[begin Excerpted passage]

The Company has adopted a policy whereby all future transactions
between the Company and its officers, Directors, principal stockholders and
their affiliates will be on terms no less favorable to the Company than could be
obtained from unrelated third parties and will be approved by a majority of the
disinterested members of the Company's Board of Directors. No such transactions
are currently being considered.
REPORT OF THE COMPENSATION COMMITTEE ON EXECUTIVE COMPENSATION
GENERAL
The Compensation Committee of the Board of Directors (the "Committee")
is composed entirely of Directors who are not employees of or consultants to the
Company. The Committee, which as of May 7, 1999 consisted of Edward A. Maybury
and Leonard A. Schlesinger, is responsible for recommending compensation and
benefits for the executive officers of the Company to the Board of Directors and
for administering the Company's stock plans. The Committee determines the
compensation for the President. The Committee and the President together
determine the compensation for the other executive officers of the Company.
7
<PAGE>
COMPENSATION PHILOSOPHY
The objective of the Committee is to provide an executive compensation
program that aligns executive compensation with the achievement of specific
company goals. The Committee believes that executive compensation should also
reflect the value that an individual adds to the Company and that executive
compensation should enable the Company to attract and retain key employees in an
increasingly competitive industry environment.
COMPENSATION COMPONENTS
There are two compensation components for executive officers: cash
compensation in the form of salary and merit pay, and non-cash compensation in
the form of stock options.

[end Excerpted passage]

> [Short task]: Retype the stretch of the executive compensation excerpt from "is composed entirely" through "of the Company.".

[begin Record set]

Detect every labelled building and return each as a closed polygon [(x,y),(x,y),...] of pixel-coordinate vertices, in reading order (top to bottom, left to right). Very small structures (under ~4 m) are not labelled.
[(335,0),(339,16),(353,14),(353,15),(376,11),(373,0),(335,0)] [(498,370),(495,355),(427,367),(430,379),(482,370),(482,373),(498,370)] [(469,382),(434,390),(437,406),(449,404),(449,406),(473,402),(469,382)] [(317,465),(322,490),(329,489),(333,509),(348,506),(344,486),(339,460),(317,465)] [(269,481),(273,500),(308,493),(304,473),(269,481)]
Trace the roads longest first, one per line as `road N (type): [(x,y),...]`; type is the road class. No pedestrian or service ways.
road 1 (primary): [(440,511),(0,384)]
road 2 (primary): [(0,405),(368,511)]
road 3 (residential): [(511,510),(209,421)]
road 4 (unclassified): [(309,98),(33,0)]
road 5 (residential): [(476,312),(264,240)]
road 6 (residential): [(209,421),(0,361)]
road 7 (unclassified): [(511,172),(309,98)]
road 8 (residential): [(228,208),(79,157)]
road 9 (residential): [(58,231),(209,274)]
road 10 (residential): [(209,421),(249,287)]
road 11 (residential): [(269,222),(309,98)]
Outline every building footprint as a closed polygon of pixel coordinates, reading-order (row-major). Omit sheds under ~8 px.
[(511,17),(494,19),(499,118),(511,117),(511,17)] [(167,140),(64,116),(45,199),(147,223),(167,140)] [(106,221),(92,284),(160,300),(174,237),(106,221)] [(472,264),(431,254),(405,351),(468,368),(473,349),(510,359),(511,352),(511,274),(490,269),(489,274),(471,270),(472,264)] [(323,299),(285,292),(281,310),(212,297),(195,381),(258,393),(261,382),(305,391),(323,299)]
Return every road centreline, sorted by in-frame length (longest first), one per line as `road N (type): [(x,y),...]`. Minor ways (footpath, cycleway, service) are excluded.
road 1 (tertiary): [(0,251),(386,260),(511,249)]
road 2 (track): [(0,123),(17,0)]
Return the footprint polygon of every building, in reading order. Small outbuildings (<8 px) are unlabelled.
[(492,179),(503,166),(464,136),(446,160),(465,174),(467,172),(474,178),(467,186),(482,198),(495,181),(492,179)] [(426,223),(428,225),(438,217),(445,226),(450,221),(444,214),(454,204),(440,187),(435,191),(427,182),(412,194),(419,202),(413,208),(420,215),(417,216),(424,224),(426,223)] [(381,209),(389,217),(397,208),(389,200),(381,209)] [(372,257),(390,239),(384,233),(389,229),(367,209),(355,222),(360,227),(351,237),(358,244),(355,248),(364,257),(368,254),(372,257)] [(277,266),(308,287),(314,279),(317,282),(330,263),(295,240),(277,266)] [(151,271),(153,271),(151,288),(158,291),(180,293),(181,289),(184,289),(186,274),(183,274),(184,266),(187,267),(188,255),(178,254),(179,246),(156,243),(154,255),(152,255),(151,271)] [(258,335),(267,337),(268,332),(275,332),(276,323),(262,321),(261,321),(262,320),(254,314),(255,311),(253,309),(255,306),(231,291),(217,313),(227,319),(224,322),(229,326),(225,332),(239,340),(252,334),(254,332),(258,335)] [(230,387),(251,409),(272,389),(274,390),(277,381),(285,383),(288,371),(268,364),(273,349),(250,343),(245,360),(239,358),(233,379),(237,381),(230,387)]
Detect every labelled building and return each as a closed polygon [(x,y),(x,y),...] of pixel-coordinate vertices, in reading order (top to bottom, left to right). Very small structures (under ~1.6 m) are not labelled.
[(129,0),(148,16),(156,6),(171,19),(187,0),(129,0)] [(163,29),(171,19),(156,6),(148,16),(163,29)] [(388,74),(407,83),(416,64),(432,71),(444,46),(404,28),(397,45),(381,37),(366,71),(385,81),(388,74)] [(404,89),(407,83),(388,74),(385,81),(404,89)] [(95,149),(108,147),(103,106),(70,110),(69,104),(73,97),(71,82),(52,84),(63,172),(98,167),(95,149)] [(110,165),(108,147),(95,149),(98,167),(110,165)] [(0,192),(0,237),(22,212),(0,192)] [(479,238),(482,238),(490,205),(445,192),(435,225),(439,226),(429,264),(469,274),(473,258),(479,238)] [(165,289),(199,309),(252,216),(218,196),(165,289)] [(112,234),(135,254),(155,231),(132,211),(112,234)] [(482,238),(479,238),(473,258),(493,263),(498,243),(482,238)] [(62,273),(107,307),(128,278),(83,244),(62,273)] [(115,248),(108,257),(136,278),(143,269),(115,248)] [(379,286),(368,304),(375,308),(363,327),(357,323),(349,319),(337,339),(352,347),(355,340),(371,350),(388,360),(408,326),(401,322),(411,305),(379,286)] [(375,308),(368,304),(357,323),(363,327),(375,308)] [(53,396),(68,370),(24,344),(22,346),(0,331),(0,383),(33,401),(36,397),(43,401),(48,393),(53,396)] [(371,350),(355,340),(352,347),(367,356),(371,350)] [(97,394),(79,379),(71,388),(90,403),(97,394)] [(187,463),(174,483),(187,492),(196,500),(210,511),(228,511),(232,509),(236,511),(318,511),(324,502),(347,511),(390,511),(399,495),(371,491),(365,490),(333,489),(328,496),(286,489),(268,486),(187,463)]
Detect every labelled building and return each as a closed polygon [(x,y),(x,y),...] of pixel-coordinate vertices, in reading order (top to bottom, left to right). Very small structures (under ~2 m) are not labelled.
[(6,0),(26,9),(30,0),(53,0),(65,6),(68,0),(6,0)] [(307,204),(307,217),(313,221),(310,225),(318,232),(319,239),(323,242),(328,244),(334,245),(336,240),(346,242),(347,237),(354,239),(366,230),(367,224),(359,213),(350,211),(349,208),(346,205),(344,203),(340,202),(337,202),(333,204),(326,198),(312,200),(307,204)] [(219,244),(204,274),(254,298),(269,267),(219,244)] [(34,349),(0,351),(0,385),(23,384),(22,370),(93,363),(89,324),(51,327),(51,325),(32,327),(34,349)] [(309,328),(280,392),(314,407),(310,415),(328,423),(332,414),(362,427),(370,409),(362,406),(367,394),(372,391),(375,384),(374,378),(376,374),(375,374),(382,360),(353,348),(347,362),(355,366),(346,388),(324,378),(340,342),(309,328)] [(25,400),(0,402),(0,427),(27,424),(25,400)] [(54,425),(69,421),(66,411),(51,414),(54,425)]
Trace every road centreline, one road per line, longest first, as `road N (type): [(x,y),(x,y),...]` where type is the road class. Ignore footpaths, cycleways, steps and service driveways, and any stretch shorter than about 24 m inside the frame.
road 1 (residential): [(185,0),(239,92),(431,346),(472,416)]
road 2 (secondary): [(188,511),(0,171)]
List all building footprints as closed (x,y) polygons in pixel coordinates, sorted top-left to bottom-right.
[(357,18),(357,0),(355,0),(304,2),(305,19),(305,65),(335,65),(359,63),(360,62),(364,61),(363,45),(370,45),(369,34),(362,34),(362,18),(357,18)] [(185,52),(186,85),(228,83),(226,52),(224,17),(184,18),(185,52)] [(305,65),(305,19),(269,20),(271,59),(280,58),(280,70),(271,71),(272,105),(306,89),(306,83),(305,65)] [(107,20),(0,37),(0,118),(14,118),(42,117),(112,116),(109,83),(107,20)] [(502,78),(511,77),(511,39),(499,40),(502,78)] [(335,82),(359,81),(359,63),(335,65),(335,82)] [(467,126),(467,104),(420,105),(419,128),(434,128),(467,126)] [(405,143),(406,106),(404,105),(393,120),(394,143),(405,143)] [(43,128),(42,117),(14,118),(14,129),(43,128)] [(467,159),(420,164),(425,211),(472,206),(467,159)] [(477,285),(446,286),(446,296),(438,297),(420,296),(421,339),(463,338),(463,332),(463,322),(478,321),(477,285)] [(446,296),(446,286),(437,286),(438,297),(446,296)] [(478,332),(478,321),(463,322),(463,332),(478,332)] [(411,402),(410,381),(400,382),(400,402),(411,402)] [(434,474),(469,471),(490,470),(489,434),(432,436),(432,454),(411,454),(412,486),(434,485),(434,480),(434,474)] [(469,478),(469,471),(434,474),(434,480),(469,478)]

[end Record set]

> [Response]:
is composed entirely of Directors who are not employees of or consultants to the
Company. The Committee, which as of May 7, 1999 consisted of Edward A. Maybury
and Leonard A. Schlesinger, is responsible for recommending compensation and
benefits for the executive officers of the Company to the Board of Directors and
for administering the Company's stock plans. The Committee determines the
compensation for the President. The Committee and the President together
determine the compensation for the other executive officers of the Company.